Yeah, but all these modern floor tom-toms that people pass off as being "tenor drums" - struck with hard, modern sticks - just ain't it! If they took the time and trouble to find an old-style, long military drum - lots of wood on the shell; calf skin head; not too tightly wrenched down - and struck it with a stick that isn't too narrow, then you might get something more authentic sounding. Otherwise, if they can't come up with something along those lines, I'd much rather that they use a plain-old bass drum.
If you can't really drape a cloth on a bass drum (I've seen it done, actually; especially with the ones you can tilt sideways), you can experiment with different mallets, and moving the drum to different locations. I still think that doing bass drum shots slightly offstage - or maybe even far offstage, played really loudly - could work just fine.
Personally, I think it's rather important that the dynamics for the drum somewhat follow the dynamics of the music surrounding each stroke. At the start, since the tuba and sustained chords are rather low in volume, the "drum" (boy, do I want to write "bass drum") shouldn't blow you out of the room.
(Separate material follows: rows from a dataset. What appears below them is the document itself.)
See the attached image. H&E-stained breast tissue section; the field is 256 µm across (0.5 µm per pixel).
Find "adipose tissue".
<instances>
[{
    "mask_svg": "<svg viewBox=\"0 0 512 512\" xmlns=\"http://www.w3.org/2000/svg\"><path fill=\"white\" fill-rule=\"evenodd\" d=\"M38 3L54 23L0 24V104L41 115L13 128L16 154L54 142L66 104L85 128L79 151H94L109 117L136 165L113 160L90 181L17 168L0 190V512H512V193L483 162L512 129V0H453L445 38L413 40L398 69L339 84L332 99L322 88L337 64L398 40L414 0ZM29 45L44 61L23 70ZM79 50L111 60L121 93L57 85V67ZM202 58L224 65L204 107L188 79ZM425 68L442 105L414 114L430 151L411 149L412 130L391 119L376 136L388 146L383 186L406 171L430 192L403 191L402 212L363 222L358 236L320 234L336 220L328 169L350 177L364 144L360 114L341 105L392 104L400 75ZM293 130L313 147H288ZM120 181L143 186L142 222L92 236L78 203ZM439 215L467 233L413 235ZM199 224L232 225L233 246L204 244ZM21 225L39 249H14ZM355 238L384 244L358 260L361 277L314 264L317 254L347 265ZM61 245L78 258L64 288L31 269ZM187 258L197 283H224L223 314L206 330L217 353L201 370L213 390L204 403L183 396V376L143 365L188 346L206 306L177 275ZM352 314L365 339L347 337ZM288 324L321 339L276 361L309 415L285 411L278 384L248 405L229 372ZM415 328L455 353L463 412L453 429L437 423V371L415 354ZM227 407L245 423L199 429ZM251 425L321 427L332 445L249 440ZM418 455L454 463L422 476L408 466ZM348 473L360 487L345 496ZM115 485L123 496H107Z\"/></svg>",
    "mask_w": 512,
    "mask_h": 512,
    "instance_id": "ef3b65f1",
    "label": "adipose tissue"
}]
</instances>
But later on, when the drum returns - long after the flute solo has been passed off to the violins - then it can be very loud and threatening, as the tuba plays his/her (Philadelphia) upper register scale runs quite loudly; not to mention the "dah-dah-daaaaaaah" gestures from the trumpets. To me, that just makes better musical sense.
To me, at least half of the M10 recordings out there have really crappy sounding solo drums. Too soft - too loud; too thuddy - too hard sounding; you name it.